Since 1975 he worked for DePatie-Freleng, Disney, Hanna-Barbera, Marvel, Filmation, Universal and Warners Bros.
Earl was a true Renaissance man of animation. He won two Emmy Awards and an Annie Award for writing episodes of Pinky and the Brain for Warner Bros., and was nominated for an episode of Animaniacs. He wrote the last Road Runner short, Little Go Beep. He produced several DVDs of Hanna-Barbera and Warner Bros. classic cartoons, and wrote comic books for The Simpsons and Looney Tunes.
Among the series for which he wrote were Transformers, Pound Puppies, Taz-Mania and Baby Looney Tunes. He collaborated with Mark Evanier on June Foray’s autobiography, and contributed to the special features of many DVDs such as thr recent Top Cat. He also worked as a voice actor and as a puppeteer for the Muppets.

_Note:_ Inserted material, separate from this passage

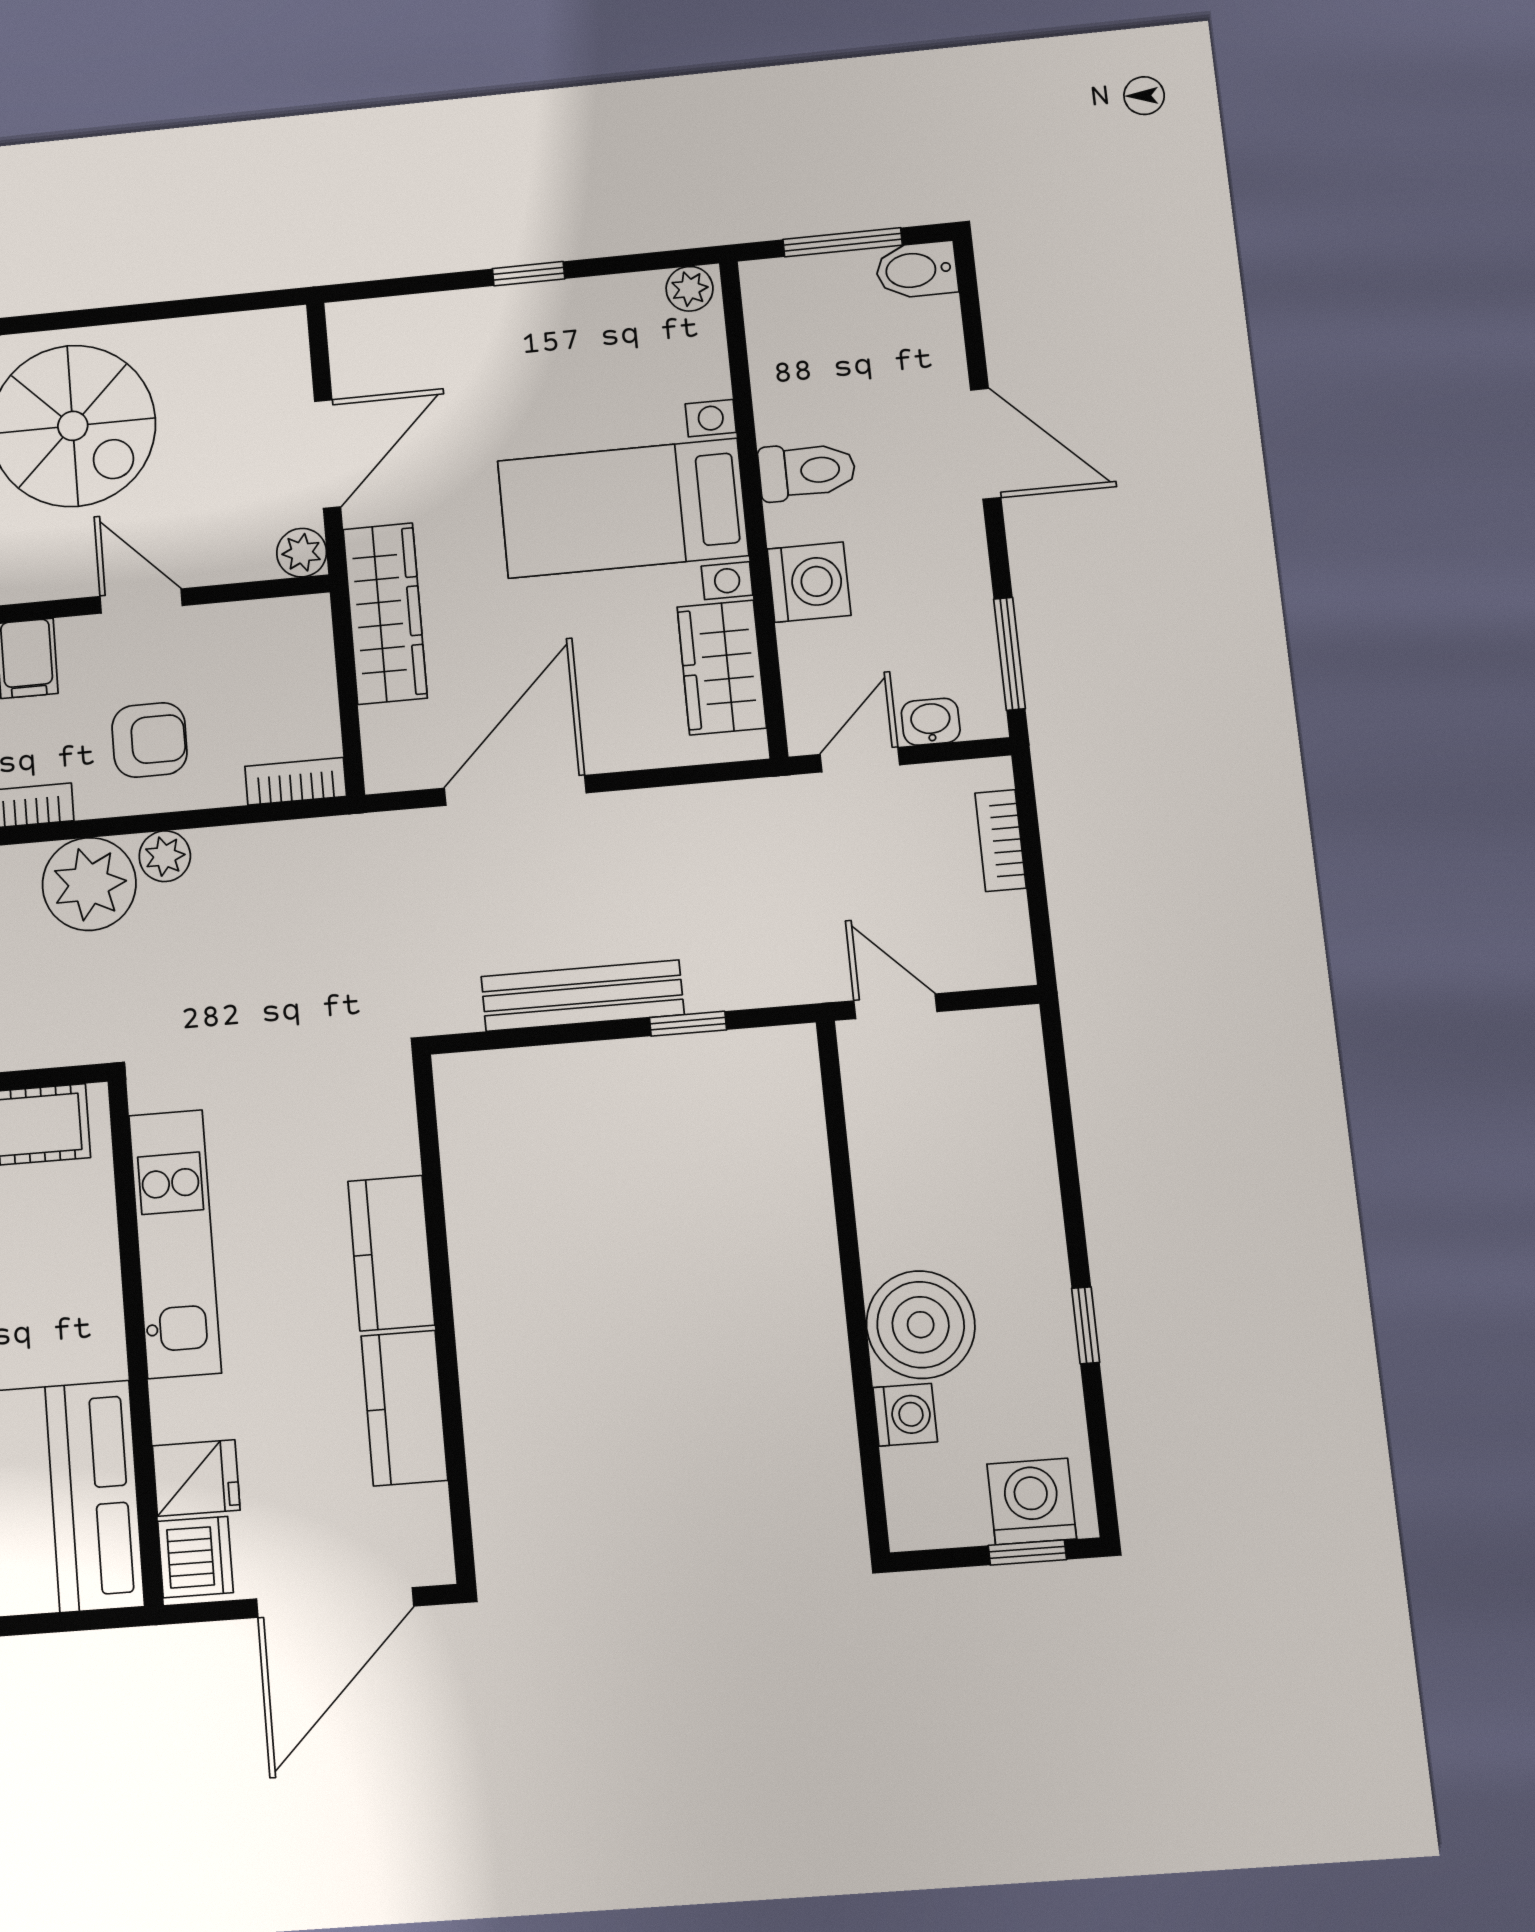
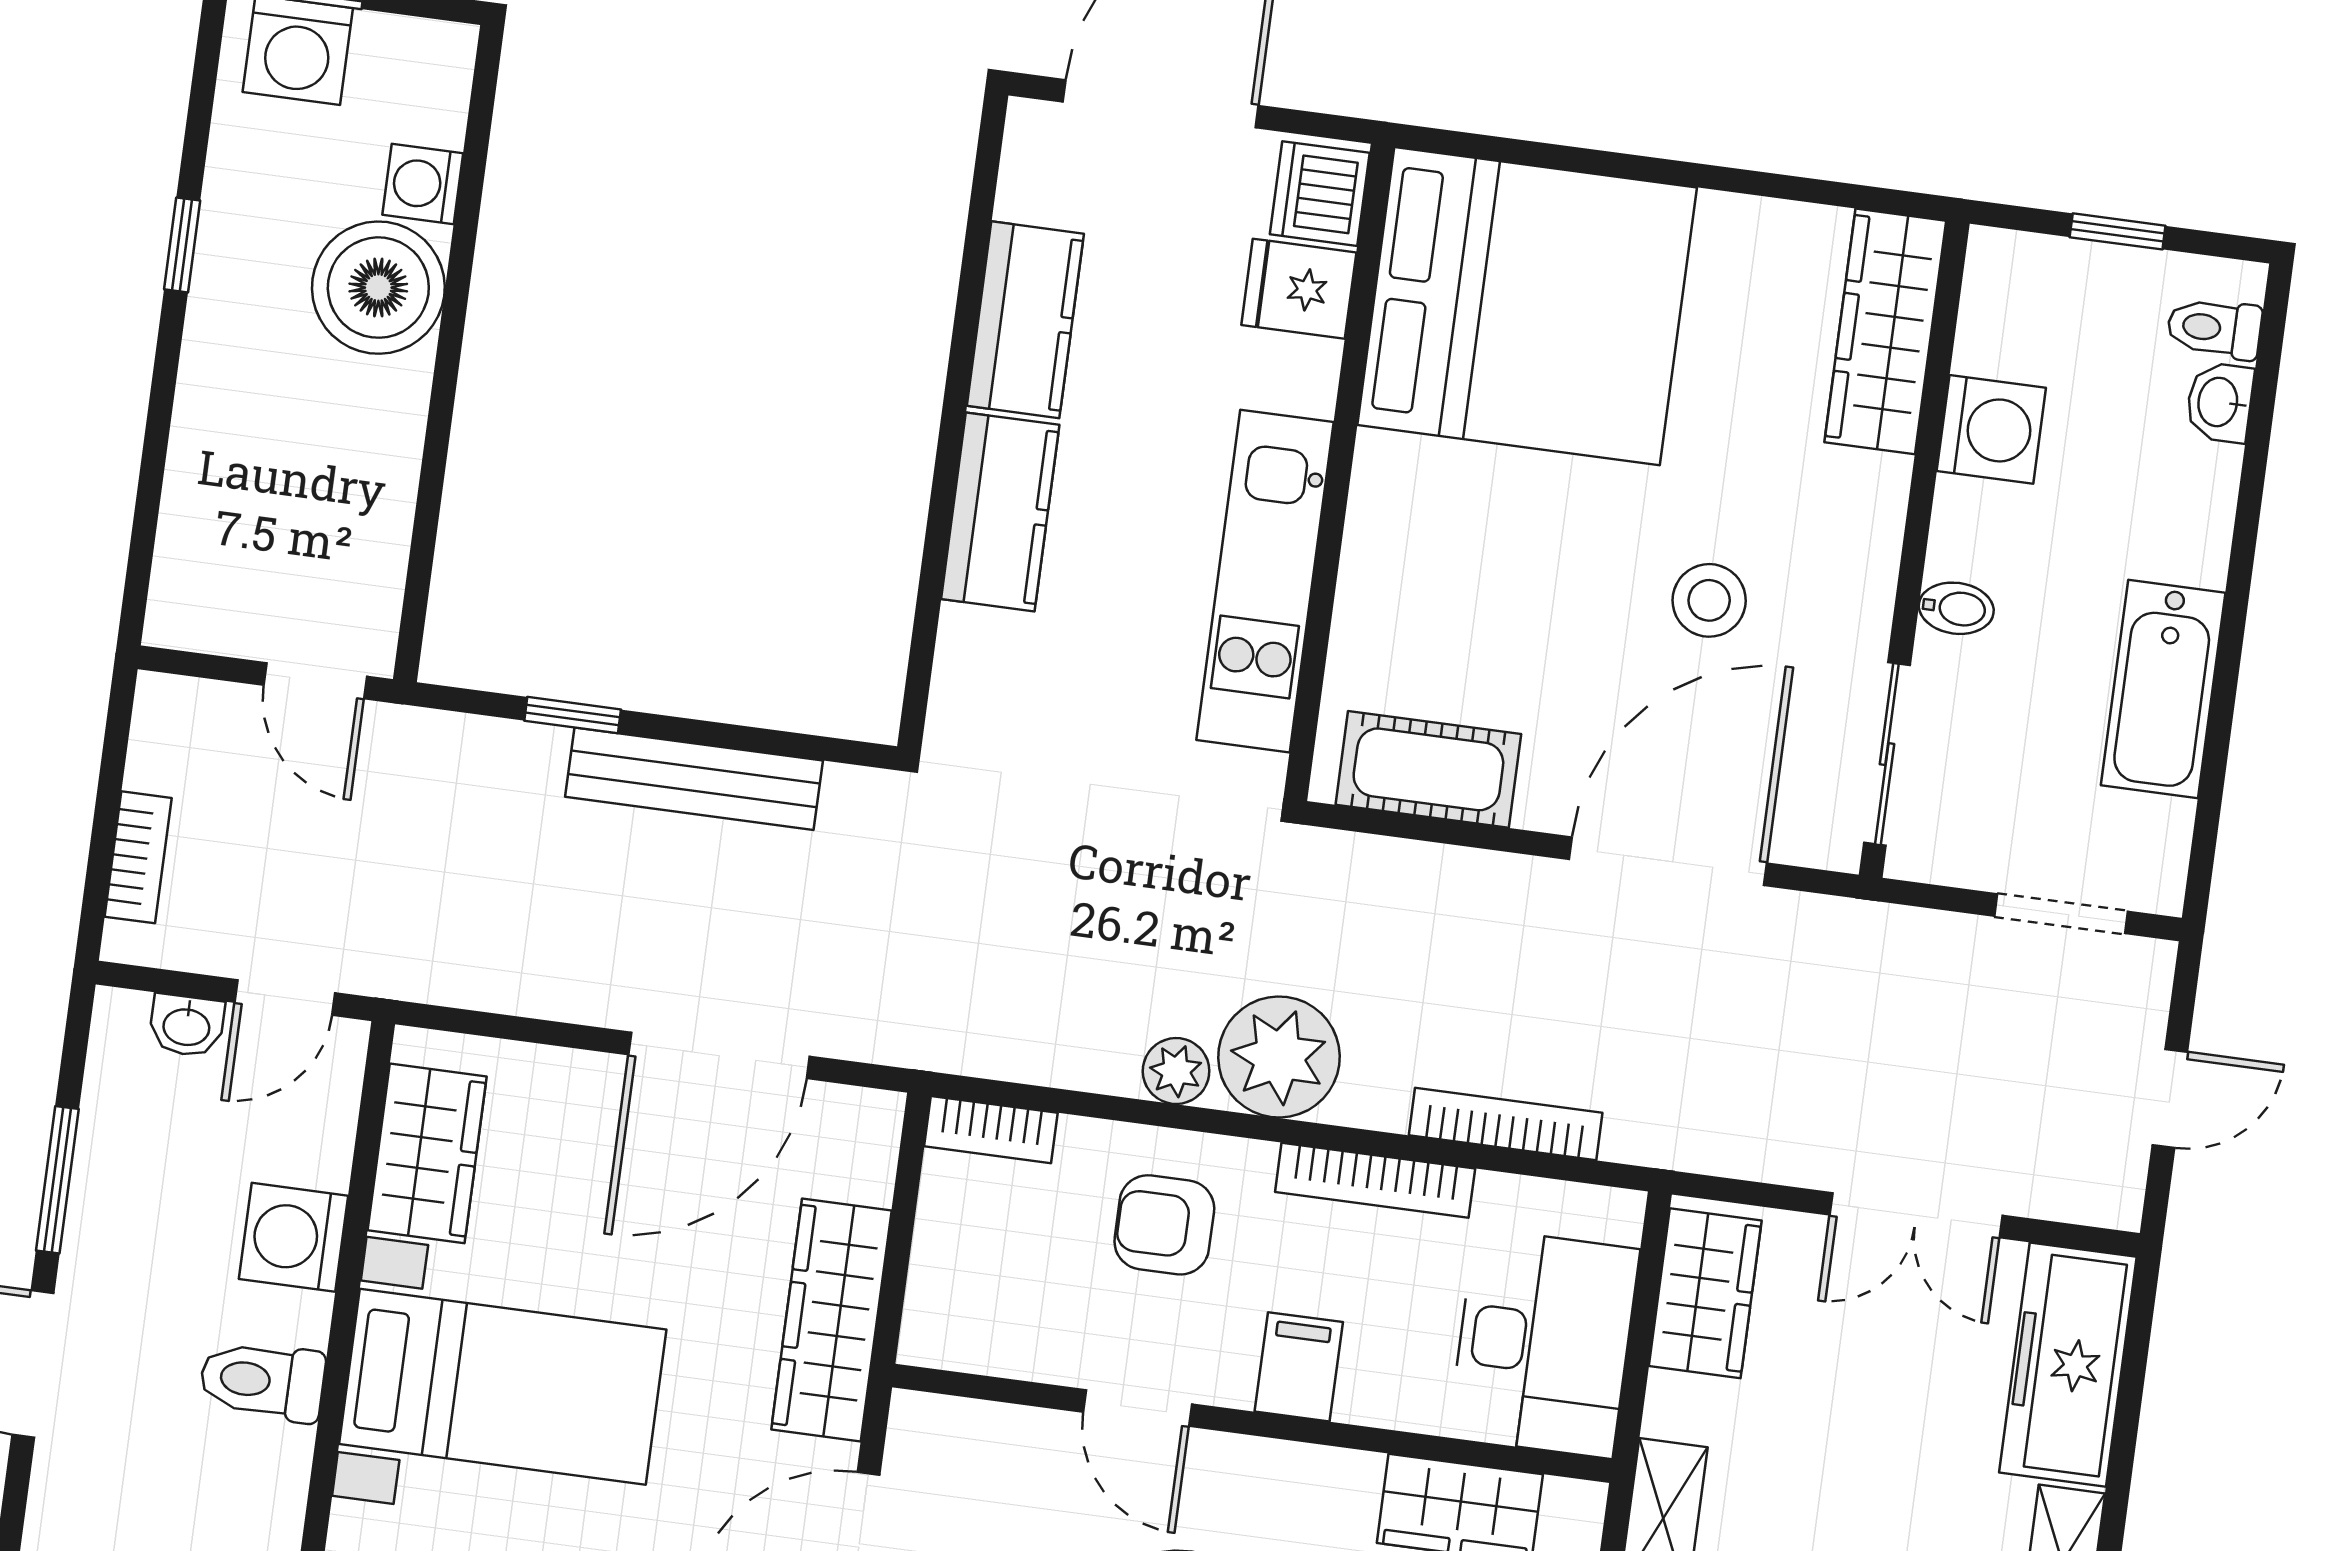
plant: (302, 553) -> (920, 1424), removed
window: (1009, 654) -> (57, 1180), moved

Earl joined the TAG Executive Board in 1995 and was elected Vice-President in 2004. As a union officer he was known as a tireless champion of animation writers’ rights. In the 2006 contract negotiations, Earl championed a proposal to guarantee health benefits for any writer who wrote at least one half-hour script in a coverage period, thus greatly increasing benefit coverage for freelance animation writers,
Services are pending; we will post when they are announced.
Earl Kress was the guy I knew longest in the animation business.

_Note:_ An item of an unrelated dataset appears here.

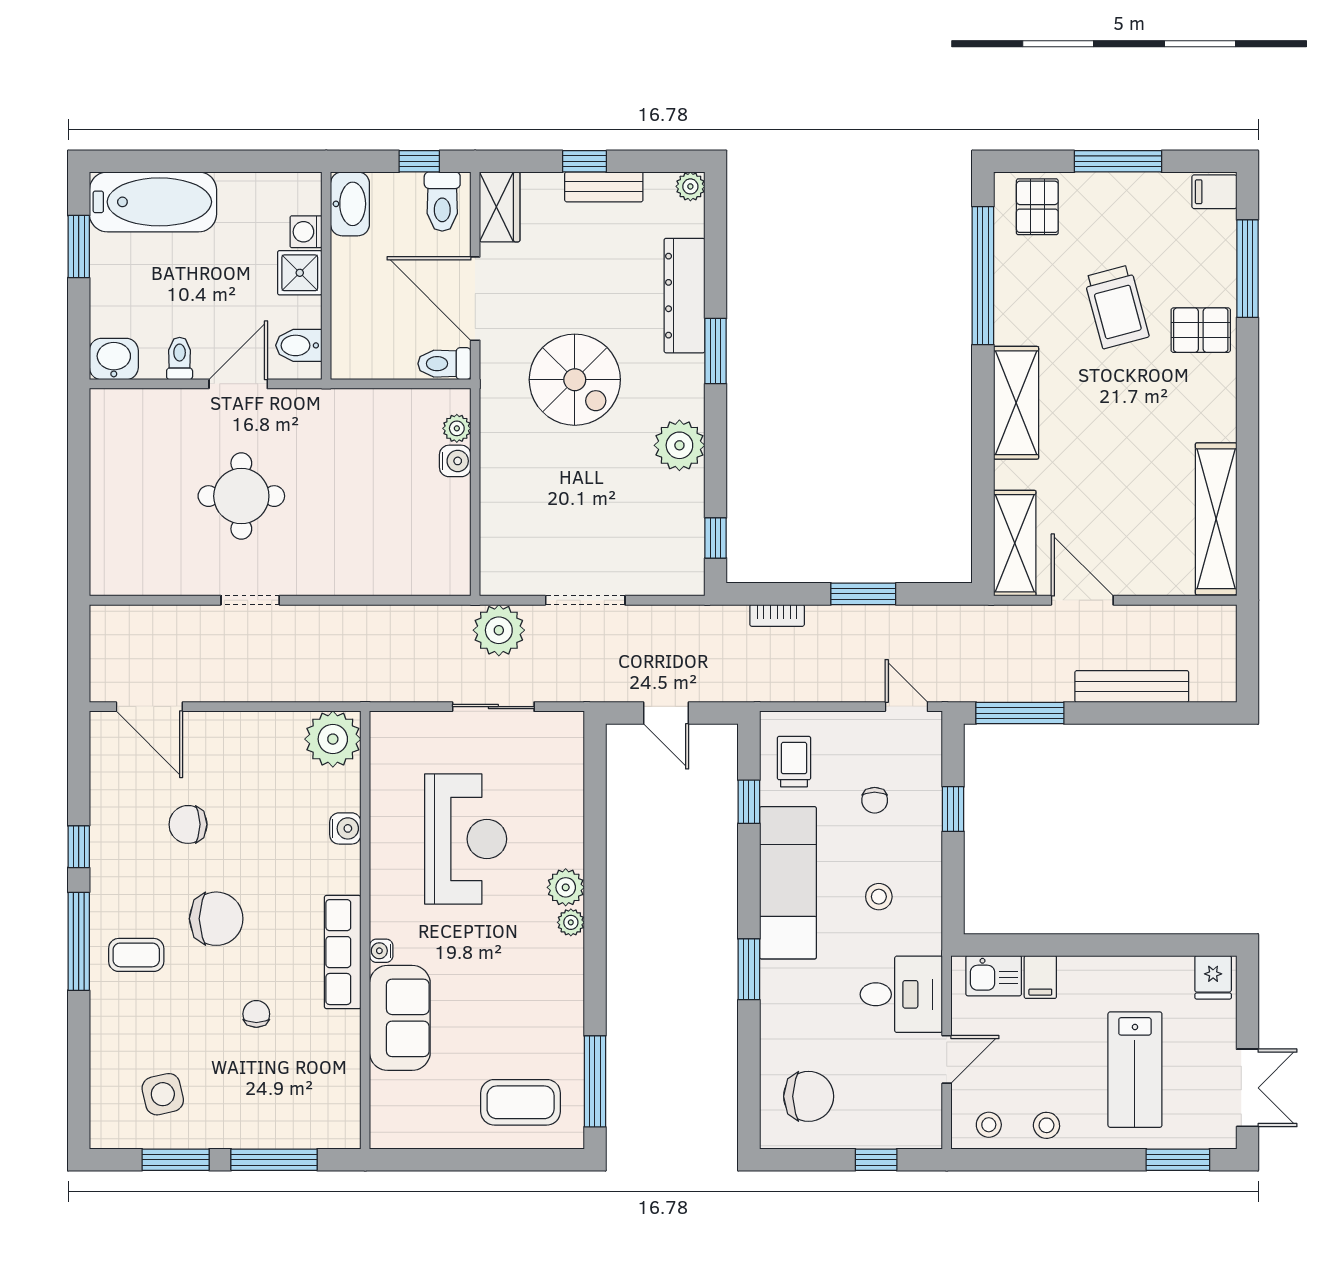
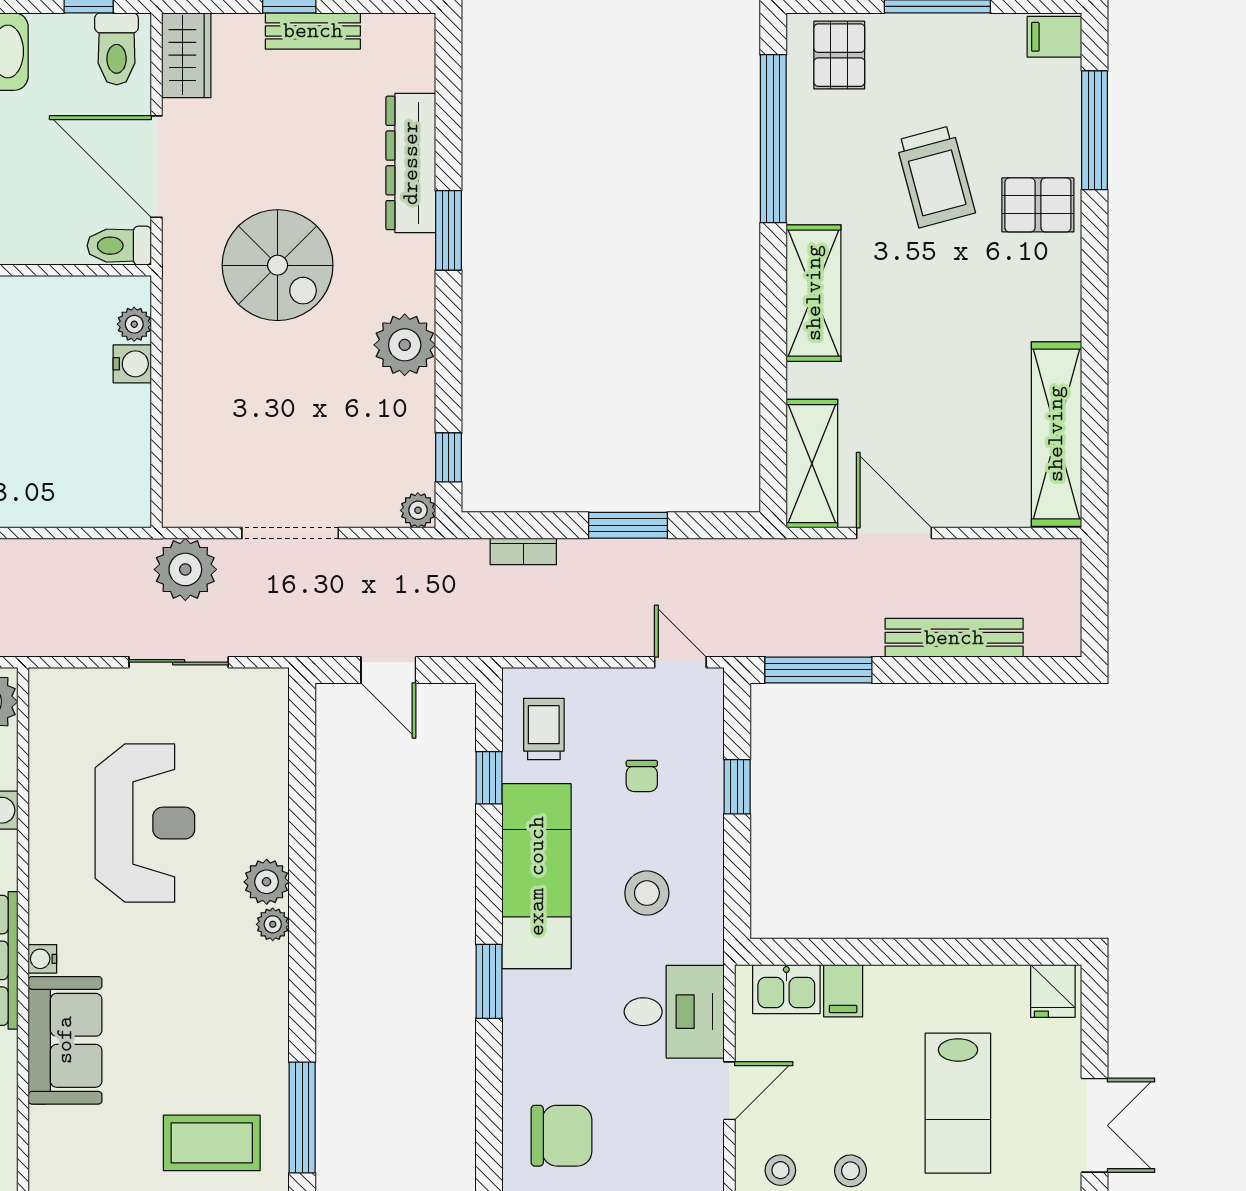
plant: (690, 186) -> (418, 510), moved
stool: (879, 897) -> (647, 893), width x1.37, depth x1.37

When I started at Disney, he was already on staff, working on “The Fox and the Hound.” For the first year I was there, his office was next to mine on the third floor of the old animation building. I was in a space the size of a broom closet. Since Earl was the senior guy, he occupied the office with the square footage of one-and-a-half broom closets.
Years later, Mr. Kress and I were both freelancing for Warner Bros. Animation at the same time when the studio was launching "Tiny Toon Adventures." Shortly thereafter, I abandoned the writing game and became Business Representative for Local 839, but Earl stuck with his first love of creating animated cartoons. It wasn’t long before he was on the WBA staff full-time, writing "Pinky and the Brain" and winning Emmys.
And it wasn’t long after that Earl became a board member of The Animation Guild, and then Vice-President. He was on the TAG negotiating committee every time negotiations rolled around, adding his passion and expertise. (As noted above, the fact that animation writers under TAG can write two half-hour shows and qualify for health benefits AND a qualified pension year is largely due to Mr. Kress, who pushed for improvements in writers’ benefits and wages tenaciously and energetically.)
Earl kept writing almost to the very end of his life. His devoted wife Denise told me that even after he fell ill, he was still in the game, waiting to hear back from producers on an outline he’d completed. He left us way too soon, but the fact that he continued as a professional writer from his entry into the business in 1975 to 2011 is cause for celebration. Very few talents stay employed for thirty-five years in a field they love, particularly when the field is the movie business. But Earl made it happen.
Wherever you are now, Mr. Kress, I expect you’re doing funny voices for the other angels, and writing funny dialogue. And telling the winged denizens about the history of the cartoon business that you had such a hand in shaping.